(Data section)

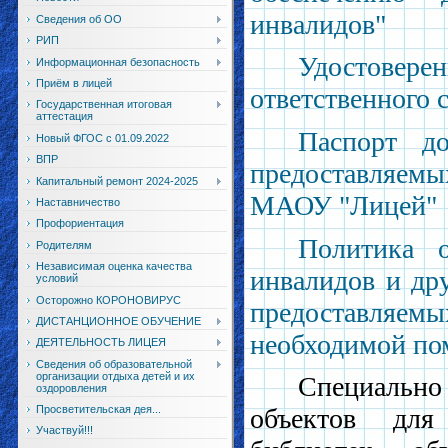
инвалидов"
Сведения об ОО
РИП
Удостове
Информационная безопасность
Приём в лицей
ответственного 
Государственная итоговая
аттестация
Паспорт д
Новый ФГОС с 01.09.2022
ВПР
предоставляем
Капитальный ремонт 2024-2025
МАОУ "Лицей"
Наставничество
Профориентация
Политика о
Родителям
Независимая оценка качества
инвалидов и др
условий
Осторожно КОРОНОВИРУС
предоставляемы
ДИСТАНЦИОННОЕ ОБУЧЕНИЕ
необходимой п
ДЕЯТЕЛЬНОСТЬ ЛИЦЕЯ
Сведения об образовательной
организации отдыха детей и их
Специальн
оздоровления
Просветительская дея...
объектов для
Участвуй!!!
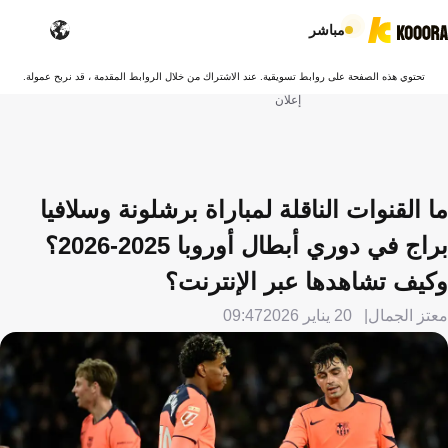
مباشر
تحتوي هذه الصفحة على روابط تسويقية. عند الاشتراك من خلال الروابط المقدمة ، قد نربح عمولة.
إعلان
ما القنوات الناقلة لمباراة برشلونة وسلافيا
براج في دوري أبطال أوروبا 2025-2026؟
وكيف تشاهدها عبر الإنترنت؟
معتز الجمال
20 يناير 2026
09:47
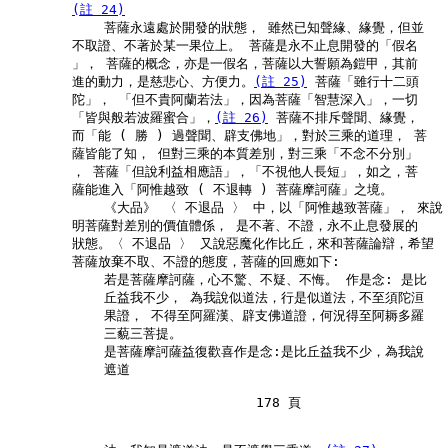
(註 24)
            菩薩永遠處於開發的狀態， 雖然已知聲緣、緣覺，但並

        不取證、不著於某一果位上。 菩薩是永不止息開發的「假名

        」， 菩薩的概念，亦是一假名，菩薩以大誓願為鎧甲，其前

        進的動力，是慈悲心、方便力。
(註 25)
 菩薩「雖行十二頭

        陀」， 「但不貴阿蘭若法」，因為菩薩「智慧深入」，一切

        「皆與般若波羅蜜合」，
(註 26)
 菩薩不排斥聲聞、緣覺，

        而「能 ( 勝 ) 過聲聞、辟支佛地」，對於三乘的道理， 菩

        薩皆能了知， 但對三乘的本質差別，對三乘「不念不分別」

        ， 菩薩「但說利益相應語」，「不視他人長短」，如之，菩

        薩能進入「阿惟越致 ( 不退轉 ) 菩薩摩訶薩」之境。

            《大品》 〈 不退品 〉 中，以「阿惟越致菩薩」， 來說

        明菩薩對差別的價值體係， 是不著、不證，永不止息發展的

        狀態。〈 不退品 〉 又說惡魔化作比丘，來和菩薩論辯，希望

        菩薩放棄不取、不證的態度，菩薩的回應如下:

            若是菩薩摩訶薩，心不驚、不疑、不悔。 作是念: 是比

            丘益我不少， 為我說似道法，行是似道法，不至須陀洹

            果證， 不得至阿羅漢、辟支佛道證，何況得至阿耨多羅

            三藐三菩提。

            是菩薩摩訶薩益復歡喜作是念:是比丘益我不少，為我說

            遮道

                               178 頁
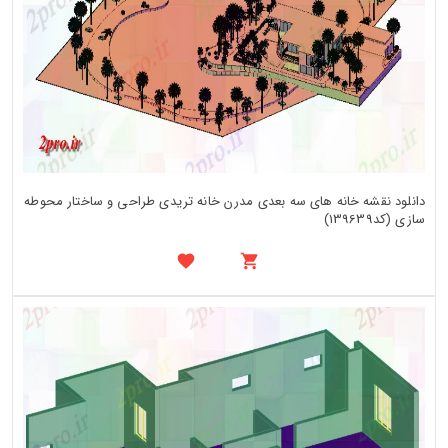
دانلود نقشه خانه های سه بعدی مدرن خانه تریدی طراحی و ساختار محوطه
سازی (کد139639)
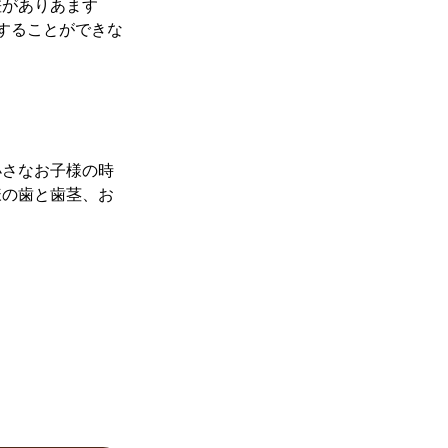
差がありあます
することができな
小さなお子様の時
様の歯と歯茎、お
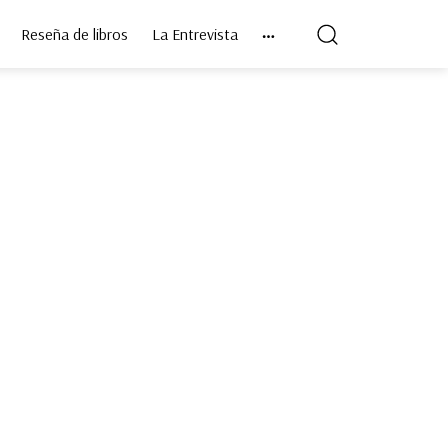
Reseña de libros
La Entrevista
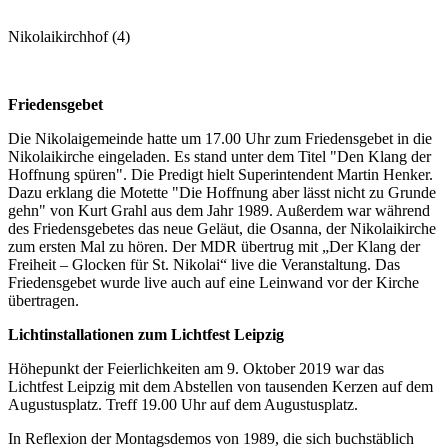
Nikolaikirchhof (4)
Friedensgebet
Die Nikolaigemeinde hatte um 17.00 Uhr zum Friedensgebet in die
Nikolaikirche eingeladen. Es stand unter dem Titel "Den Klang der
Hoffnung spüren". Die Predigt hielt Superintendent Martin Henker.
Dazu erklang die Motette "Die Hoffnung aber lässt nicht zu Grunde
gehn" von Kurt Grahl aus dem Jahr 1989. Außerdem war während
des Friedensgebetes das neue Geläut, die Osanna, der Nikolaikirche
zum ersten Mal zu hören. Der MDR übertrug mit „Der Klang der
Freiheit – Glocken für St. Nikolai“ live die Veranstaltung. Das
Friedensgebet wurde live auch auf eine Leinwand vor der Kirche
übertragen.
Lichtinstallationen zum Lichtfest Leipzig
Höhepunkt der Feierlichkeiten am 9. Oktober 2019 war das
Lichtfest Leipzig mit dem Abstellen von tausenden Kerzen auf dem
Augustusplatz. Treff 19.00 Uhr auf dem Augustusplatz.
In Reflexion der Montagsdemos von 1989, die sich buchstäblich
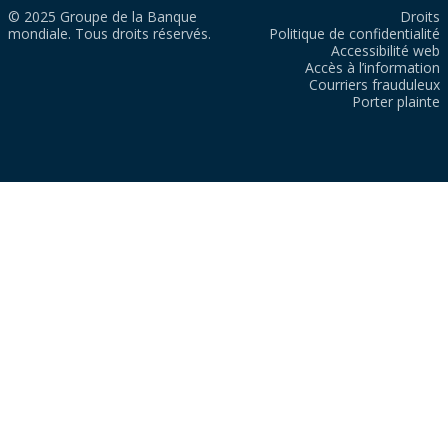
© 2025 Groupe de la Banque
Droits
mondiale. Tous droits réservés.
Politique de confidentialité
Accessibilité web
Accès à l’information
Courriers frauduleux
Porter plainte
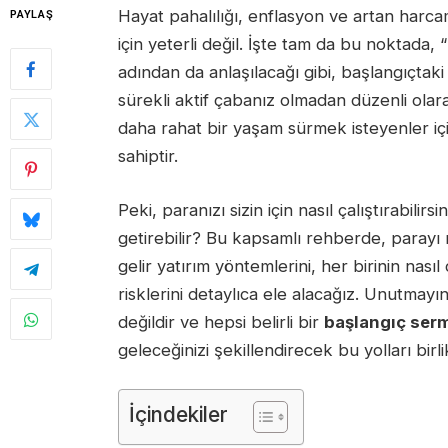
Hayat pahalılığı, enflasyon ve artan harc
PAYLAŞ
için yeterli değil. İşte tam da bu noktada, “
adından da anlaşılacağı gibi, başlangıçtak
sürekli aktif çabanız olmadan düzenli olarak
daha rahat bir yaşam sürmek isteyenler içi
sahiptir.
Peki, paranızı sizin için nasıl çalıştırabilir
getirebilir? Bu kapsamlı rehberde, parayı 
gelir yatırım yöntemlerini, her birinin nasıl ça
risklerini detaylıca ele alacağız. Unutmayın
değildir ve hepsi belirli bir
başlangıç ser
geleceğinizi şekillendirecek bu yolları birl
İçindekiler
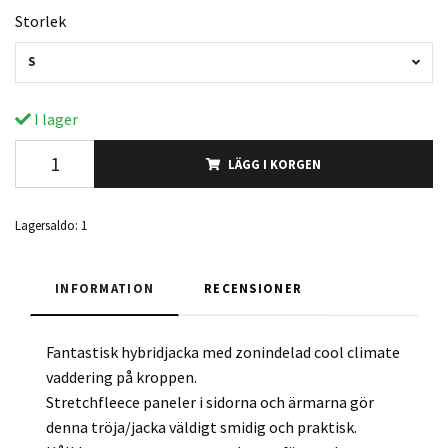
Storlek
S
I lager
LÄGG I KORGEN
Lagersaldo:
1
INFORMATION
RECENSIONER
Fantastisk hybridjacka med zonindelad cool climate
vaddering på kroppen.
Stretchfleece paneler i sidorna och ärmarna gör
denna tröja/jacka väldigt smidig och praktisk.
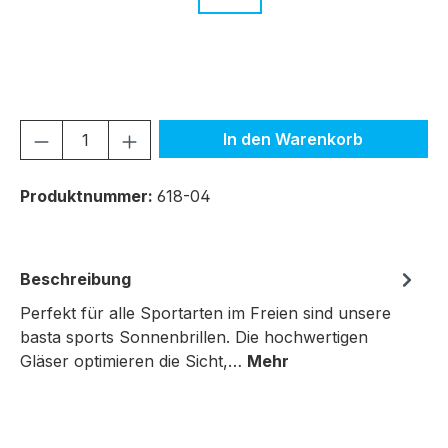
c.07 schwarz
Produkt Anzahl: Gib den gewünschten We
In den Warenkorb
Produktnummer:
618-04
Beschreibung
Perfekt für alle Sportarten im Freien sind unsere
basta sports Sonnenbrillen. Die hochwertigen
Gläser optimieren die Sicht,…
Mehr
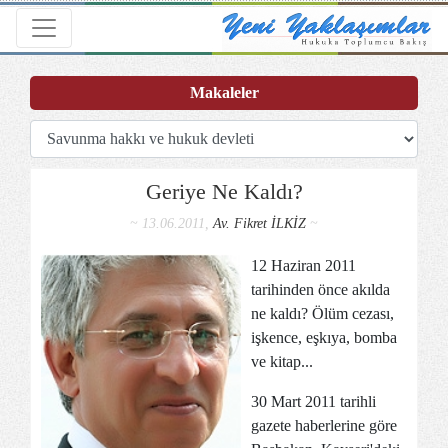
Toggle navigation
Makaleler
Geriye Ne Kaldı?
~ 13.06.2011,
Av. Fikret İLKİZ
~
12 Haziran 2011
tarihinden önce akılda
ne kaldı? Ölüm cezası,
işkence, eşkıya, bomba
ve kitap...
30 Mart 2011 tarihli
gazete haberlerine göre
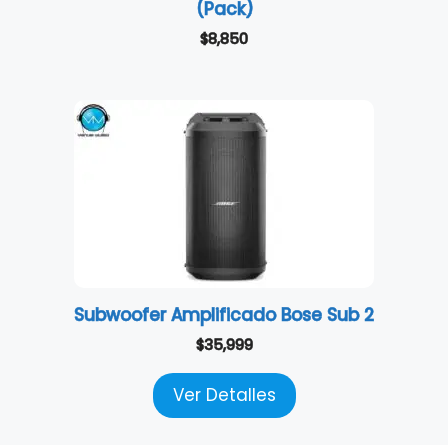
(Pack)
$
8,850
Subwoofer Amplificado Bose Sub 2
$
35,999
Ver Detalles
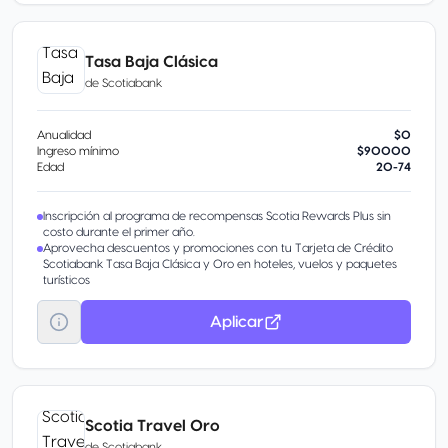
Tasa Baja Clásica
de
Scotiabank
Anualidad
$0
Ingreso mínimo
$90000
Edad
20-74
Inscripción al programa de recompensas Scotia Rewards Plus sin
costo durante el primer año.
Aprovecha descuentos y promociones con tu Tarjeta de Crédito
Scotiabank Tasa Baja Clásica y Oro en hoteles, vuelos y paquetes
turísticos
Aplicar
Scotia Travel Oro
de
Scotiabank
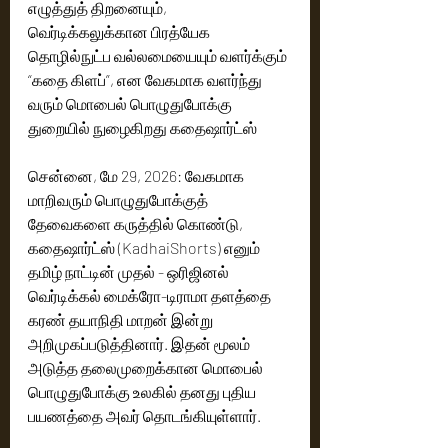
எழுத்துத் திறனையும், 
வெர்டிக்கலுக்கான பிரத்யேக 
தொழில்நுட்ப வல்லமையையும் வளர்க்கும் 
“கதை கிளப்”, என வேகமாக வளர்ந்து 
வரும் மொபைல் பொழுதுபோக்கு 
துறையில் நுழைகிறது கதைஷார்ட்ஸ்
சென்னை, மே 29, 2026: வேகமாக 
மாறிவரும் பொழுதுபோக்குத் 
தேவைகளை கருத்தில் கொண்டு, 
கதைஷார்ட்ஸ் (KadhaiShorts) எனும் 
தமிழ் நாட்டின் முதல் - ஒரிஜினல் 
வெர்டிக்கல் மைக்ரோ-டிராமா தளத்தை  
கரண் தயாநிதி மாறன் இன்று 
அறிமுகப்படுத்தினார். இதன் மூலம் 
அடுத்த தலைமுறைக்கான மொபைல் 
பொழுதுபோக்கு உலகில் தனது புதிய 
பயணத்தை அவர் தொடங்கியுள்ளார். 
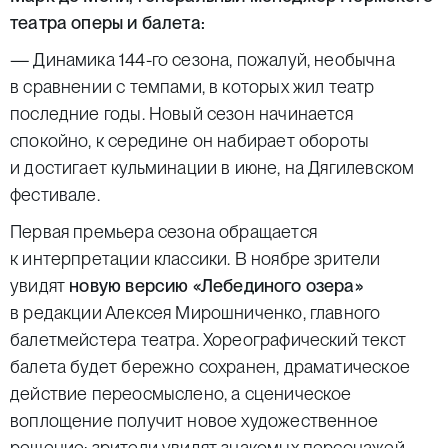
театра оперы и балета:
— Динамика 144-го сезона, пожалуй, необычна
в сравнении с темпами, в которых жил театр
последние годы. Новый сезон начинается
спокойно, к середине он набирает обороты
и достигает кульминации в июне, на Дягилевском
фестивале.
Первая премьера сезона обращается
к интерпретации классики. В ноябре зрители
увидят
новую версию «Лебединого озера»
в редакции Алексея Мирошниченко, главного
балетмейстера театра. Хореографический текст
балета будет бережно сохранен, драматическое
действие переосмыслено, а сценическое
воплощение получит новое художественное
решение: зрители увидят знакомых персонажей,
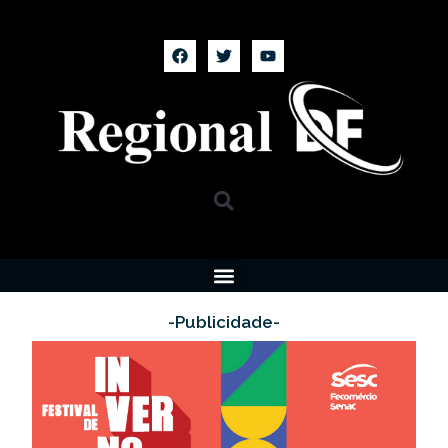
-Publicidade-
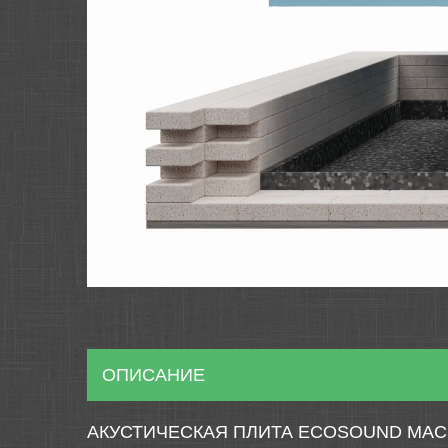
ОПИСАНИЕ
АКУСТИЧЕСКАЯ ПЛИТА ECOSOUND MAC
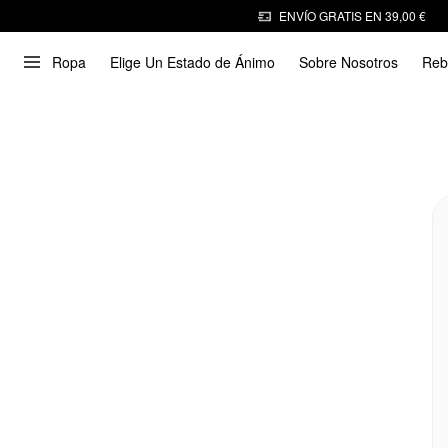
ENVÍO GRATIS EN 39,00 €
Ropa
Elige Un Estado de Ánimo
Sobre Nosotros
Reb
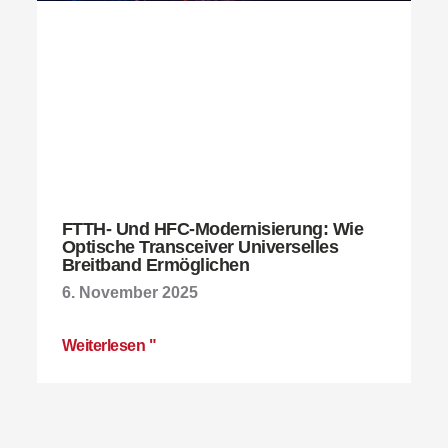
FTTH- Und HFC-Modernisierung: Wie
Optische Transceiver Universelles
Breitband Ermöglichen
6. November 2025
Weiterlesen "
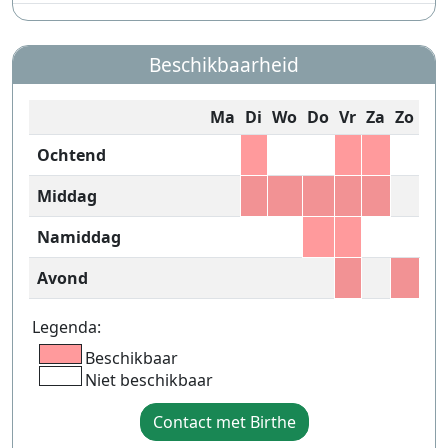
Beschikbaarheid
Ma
Di
Wo
Do
Vr
Za
Zo
Ochtend
Middag
Namiddag
Avond
Legenda:
Beschikbaar
Niet beschikbaar
Contact met Birthe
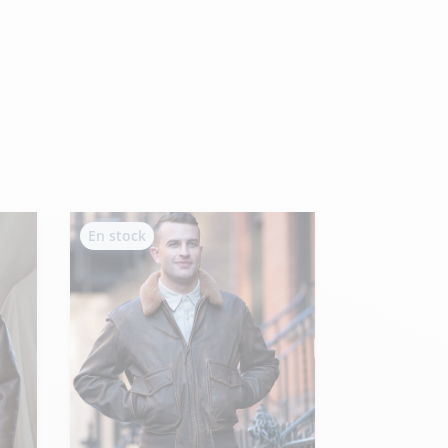
Hexagona
Royal Air Force
Armée de l'air et
Marine
de l'espace
Nationale
En stock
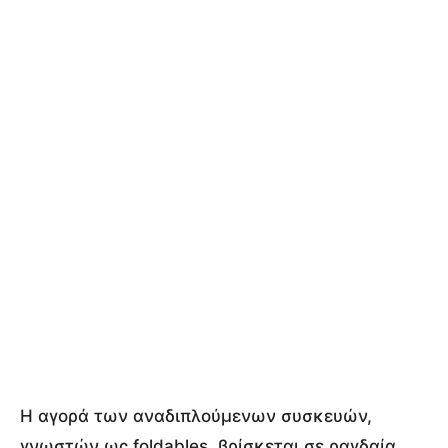
Η αγορά των αναδιπλούμενων συσκευών,
γνωστών ως foldables, βρίσκεται σε ραγδαία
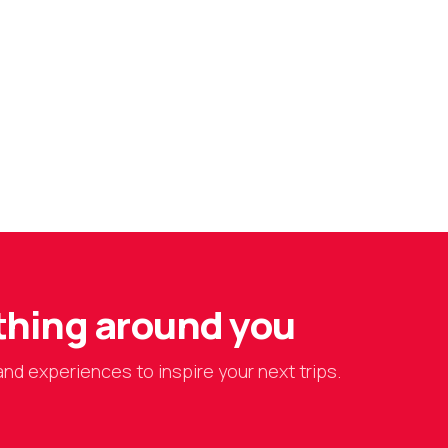
ything around you
and experiences to inspire your next trips.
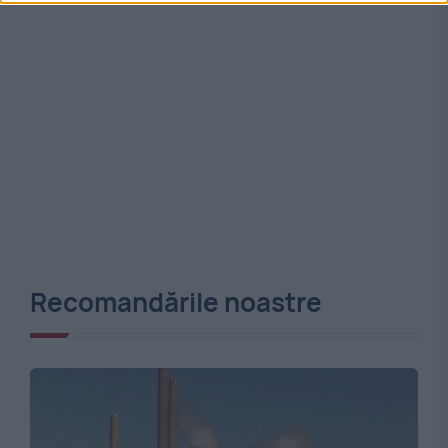
Recomandările noastre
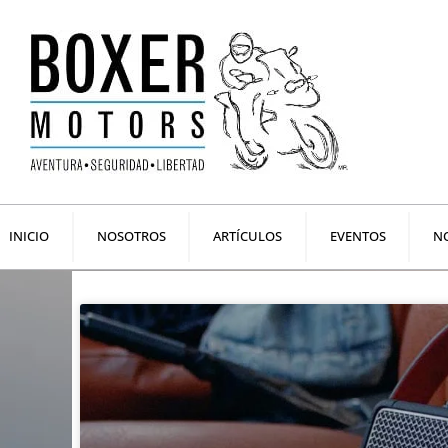
Ir
al
contenido
INICIO
NOSOTROS
ARTÍCULOS
EVENTOS
NO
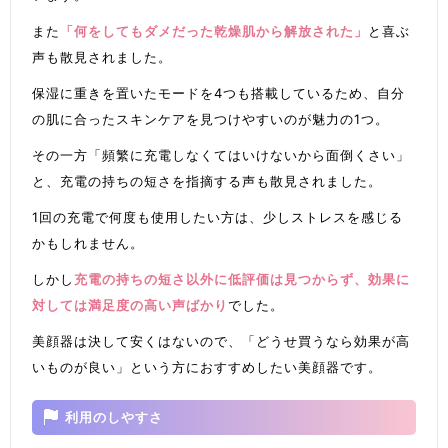
また
「何をしてもダメだった乾燥肌から解放された」
と喜ぶ
声も散見されました。
保湿に重きを置いたモードを4つも搭載しているため、自分
の肌に合ったスキンケアを見つけやすいのが魅力の1つ。
その一方「頻繁に充電しなくてはいけないから面倒くさい」
と、充電の持ちの短さを指摘する声も散見されました。
1回の充電で何度も使用したい方は、少しストレスを感じる
かもしれません。
しかし
充電の持ちの短さ以外に低評価は見つからず、効果に
対しては満足度の高い声ばかり
でした。
美顔器は決して安くはないので、「どうせ買うなら効果が高
いものが良い」という方におすすめしたい美顔器です。
利用のしやすさ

(End Data section)

What this task involves: Which part of the entries opens with the line containing "Scotiabank Tasa Baja" and closes with the line containing "в сравнении с темпами, в которых жил театр"? Output that part exactly, ends included, pictures excluded.

Response:
Scotiabank Tasa Baja Clásica y Oro en hoteles, vuelos y paquetes
turísticos
Aplicar
Scotia Travel Oro
de
Scotiabank
எழுத்துத் திறனையும், 
வெர்டிக்கலுக்கான பிரத்யேக 
தொழில்நுட்ப வல்லமையையும் வளர்க்கும் 
“கதை கிளப்”, என வேகமாக வளர்ந்து 
வரும் மொபைல் பொழுதுபோக்கு 
துறையில் நுழைகிறது கதைஷார்ட்ஸ்
சென்னை, மே 29, 2026: வேகமாக 
மாறிவரும் பொழுதுபோக்குத் 
தேவைகளை கருத்தில் கொண்டு, 
கதைஷார்ட்ஸ் (KadhaiShorts) எனும் 
தமிழ் நாட்டின் முதல் - ஒரிஜினல் 
வெர்டிக்கல் மைக்ரோ-டிராமா தளத்தை  
கரண் தயாநிதி மாறன் இன்று 
அறிமுகப்படுத்தினார். இதன் மூலம் 
அடுத்த தலைமுறைக்கான மொபைல் 
பொழுதுபோக்கு உலகில் தனது புதிய 
பயணத்தை அவர் தொடங்கியுள்ளார். 
театра оперы и балета:
— Динамика 144-го сезона, пожалуй, необычна
в сравнении с темпами, в которых жил театр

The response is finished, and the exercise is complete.